All the trees in the full exclosure had higher pH than those in the open access area, with the canopy edge having the highest pH than other sampling zones. These results contradict the assertion of Ndlela and Schimidt (2016) that mammalian herbivores cause an increase in soil pH of savannas because their excreta, particularly urine, is alkaline. In our study, the reason why the presence of herbivores resulted in a significant decrease in soil pH within the open access area is unclear and we found no evidence to support it.

We also found that G. bicolor in the open access area had significantly higher microbial activity than other treatments, with the canopy edge having the highest activity. However, there were no significant differences in microbial activity between soil samples collected under canopies and those collected on the edge of the tree crown. This could be because G. bicolor regrows quickly after defoliation and/or after being consumed by herbivores (Chira & Kinyamario 2009). This leads to the growth of more leaves, with better quality and greater canopy width. This leads to higher nutrient returns and reduced evaporation losses from the crown-covered surface, which then make the soil prone to microbial metabolism (Chira & Kinyamario 2009; Isichei & Moughalu 1992; Schroder 2021).
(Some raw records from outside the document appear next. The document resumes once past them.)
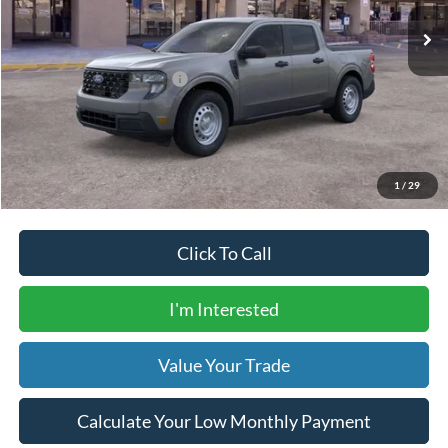
Dealer Transfer Fee
$435
Your Price
$31,305
Add. Available Ford Offers:
$5,000
Calculate Your Low Monthly Payment
1
/
29
Click To Call
I'm Interested
Value Your Trade
Calculate Your Low Monthly Payment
In the open access area, the sampling zone besides the tree trunk of both woody species had higher exchangeable K and Ca compared to the full exclosure (other sampling zones). This could be because of urine and dung deposition into the soil from grazing herds of herbivores that congregate under trees. Herbivore excreta improves exchangeable K and Ca by increasing the organic matter content. According to Brady and Weil (2022), organic matter contains several essential nutrients, including K and an increase in soil organic matter content increases the number of colloidal sites for the exchange of cations. This is why from the results of our experiment, it was observed that CEC in the open access area, particularly under tree crown, had much higher CEC than the sampling zones away from canopy and in the full exclosure.